November 24, 2024

Lisa Jarvis: Doctors aren’t giving young cancer patients what they need

Jarvis #Jarvis

The rate of cancer deaths in the U.S. has steadily declined for several decades. But there’s a caveat: We’ve recently seen a small but worrisome increase in the rate of certain cancers — particularly colon cancers — among adults under 50. These patients have a set of needs that the health care system, accustomed to an older patient population, is not always meeting.

That starts with a timely diagnosis — many aren’t discovering they have cancer until it has already advanced to the later stages. But younger people also require a different type of help during treatment and into survivorship.

The steady rise in colorectal cancers among people in their 20s, 30s and 40s prompted Memorial Sloan Kettering Cancer Center in 2018 to open the first clinic in the U.S. focused on early-onset patients. Several other big cancer centers have followed suit. While a cancer diagnosis is life-altering at any age, oncologists at MSKCC realized that younger patients needed distinct kinds of support.

“We were taking great care of their cancer, but (patients) felt that we were missing other aspects of their lives,” says Robin Mendelsohn, co-director of the clinic.

Unlike most older patients, younger people might be juggling treatment with burgeoning careers, young children, and aging parents. That can create financial strain. More than half of respondents in a 2020 survey of early-onset patients by the nonprofit Colorectal Cancer Alliance said they “often” or “always” felt financial stress and 66% worried their illness would create money problems.

Others might not yet have children and need to confront the possibility that a life-saving treatment could steal their fertility. In the CCA survey, a hefty portion — 37% of women and 16% of men — had been left infertile by their cancer treatment. Yet just 31% of respondents said their care team had discussed fertility preservation. Improving these numbers seems like a low bar the oncology community can surely overcome.

But even when the topic is broached, there’s another problem: Not all insurers cover fertility preservation. Egg retrieval can cost tens of thousands of dollars. Several grant programs exist to cover or defray the cost, but it would be far better for insurers to recognize it as a central part of a young cancer patient’s care.

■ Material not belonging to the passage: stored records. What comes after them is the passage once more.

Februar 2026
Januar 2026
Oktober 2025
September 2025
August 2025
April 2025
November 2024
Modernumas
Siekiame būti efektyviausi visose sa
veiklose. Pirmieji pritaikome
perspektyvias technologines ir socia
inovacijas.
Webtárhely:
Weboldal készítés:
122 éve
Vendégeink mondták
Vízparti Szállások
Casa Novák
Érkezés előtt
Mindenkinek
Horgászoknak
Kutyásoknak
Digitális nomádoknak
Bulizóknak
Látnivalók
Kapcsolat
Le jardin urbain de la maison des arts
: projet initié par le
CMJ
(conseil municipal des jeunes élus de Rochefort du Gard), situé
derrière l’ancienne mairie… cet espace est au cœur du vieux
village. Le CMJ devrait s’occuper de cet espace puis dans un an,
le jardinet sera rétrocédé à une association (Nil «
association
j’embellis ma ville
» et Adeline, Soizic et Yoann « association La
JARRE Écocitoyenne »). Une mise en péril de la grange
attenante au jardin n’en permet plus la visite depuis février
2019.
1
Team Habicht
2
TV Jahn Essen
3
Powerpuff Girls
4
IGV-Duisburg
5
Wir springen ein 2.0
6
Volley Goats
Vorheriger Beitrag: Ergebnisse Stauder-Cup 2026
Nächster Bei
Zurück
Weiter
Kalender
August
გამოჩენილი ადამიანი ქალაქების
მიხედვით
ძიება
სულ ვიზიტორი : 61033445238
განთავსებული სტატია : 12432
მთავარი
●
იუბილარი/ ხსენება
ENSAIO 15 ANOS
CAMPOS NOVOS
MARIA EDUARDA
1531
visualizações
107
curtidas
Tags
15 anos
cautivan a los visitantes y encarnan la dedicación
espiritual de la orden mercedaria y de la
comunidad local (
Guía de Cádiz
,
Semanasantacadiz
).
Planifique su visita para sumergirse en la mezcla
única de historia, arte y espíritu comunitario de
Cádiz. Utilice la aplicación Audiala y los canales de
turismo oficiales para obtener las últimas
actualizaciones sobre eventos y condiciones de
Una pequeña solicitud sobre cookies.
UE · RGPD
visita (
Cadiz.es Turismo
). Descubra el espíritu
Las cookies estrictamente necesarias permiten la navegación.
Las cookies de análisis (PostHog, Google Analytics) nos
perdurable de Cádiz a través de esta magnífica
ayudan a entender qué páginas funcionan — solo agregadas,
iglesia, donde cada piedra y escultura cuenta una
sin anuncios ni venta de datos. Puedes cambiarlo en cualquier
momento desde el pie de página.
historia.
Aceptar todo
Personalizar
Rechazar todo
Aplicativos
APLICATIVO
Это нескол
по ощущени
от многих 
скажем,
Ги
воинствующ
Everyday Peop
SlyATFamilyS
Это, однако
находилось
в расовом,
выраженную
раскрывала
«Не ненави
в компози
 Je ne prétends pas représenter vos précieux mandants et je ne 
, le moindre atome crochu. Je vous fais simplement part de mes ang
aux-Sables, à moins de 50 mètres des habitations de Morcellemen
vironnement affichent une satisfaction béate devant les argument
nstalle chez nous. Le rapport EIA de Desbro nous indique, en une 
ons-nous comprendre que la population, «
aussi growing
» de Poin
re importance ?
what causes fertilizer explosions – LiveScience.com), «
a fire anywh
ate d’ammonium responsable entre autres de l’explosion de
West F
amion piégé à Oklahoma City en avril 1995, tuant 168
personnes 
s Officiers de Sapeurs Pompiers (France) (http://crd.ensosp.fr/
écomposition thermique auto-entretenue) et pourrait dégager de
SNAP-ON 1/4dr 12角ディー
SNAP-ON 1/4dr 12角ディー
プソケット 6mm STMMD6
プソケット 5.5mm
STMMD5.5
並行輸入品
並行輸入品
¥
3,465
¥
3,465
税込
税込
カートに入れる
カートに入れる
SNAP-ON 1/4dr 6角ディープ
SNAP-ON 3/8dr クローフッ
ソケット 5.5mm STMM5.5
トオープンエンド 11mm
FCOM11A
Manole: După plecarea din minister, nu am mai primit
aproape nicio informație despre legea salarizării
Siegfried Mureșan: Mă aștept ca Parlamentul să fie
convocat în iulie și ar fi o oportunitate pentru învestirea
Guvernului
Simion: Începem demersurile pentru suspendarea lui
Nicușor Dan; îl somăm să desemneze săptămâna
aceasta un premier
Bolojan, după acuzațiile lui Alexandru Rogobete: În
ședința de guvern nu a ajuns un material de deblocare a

And young patients also need help navigating survivorship. The tumor might be gone, but its impact could be lasting. Surgery for some types of colorectal cancer can affect sexual function. Some patients might struggle with changes in their appearance, or need an ostomy bag, either temporarily or permanently. “All of that invisibly impacts social relations,” whether that’s a hesitancy to try to date or simply go out to dinner with friends, says Nancy You, leader of the Young-Onset Colorectal Program at MD Anderson.

And then there’s the residual anxiety — for some people, even full-blown trauma — of a life-threatening experience. An age-appropriate support network, one where survivors feel understood by people at a similar life stage, can help navigate those challenges. Yet young cancer patients tell me such groups are often hard to find.

Not every hospital has the resources to offer young patients the kind of multidisciplinary team needed to address these physical, mental and financial challenges. For resource-strapped or rural hospitals, referrals to telehealth could play a key role in supplementing in-person care.

One other thing younger patients need: better data. Much medical knowledge about the long-term effects of colon cancer treatment, such as the heart damage linked to common chemotherapies, comes from using the drugs in an older patient population. But if people are getting those same treatments in their 20s and 30s, what are the health consequences when they reach their 50s and 60s? Also, after their cancer is gone, do these younger patients need to get screened more often? MSKCC researchers and others are studying these questions, which would guide the best long-term care for survivors.

While doctors search for answers about what’s causing the worrisome increase in cases, the health care system needs to pay equal attention to the different needs of these younger patients — to maximize their chances for living their fullest life during and after their disease.

Lisa Jarvis is a Bloomberg Opinion columnist covering biotech, health care and the pharmaceutical industry. Previously, she was executive editor of Chemical & Engineering News.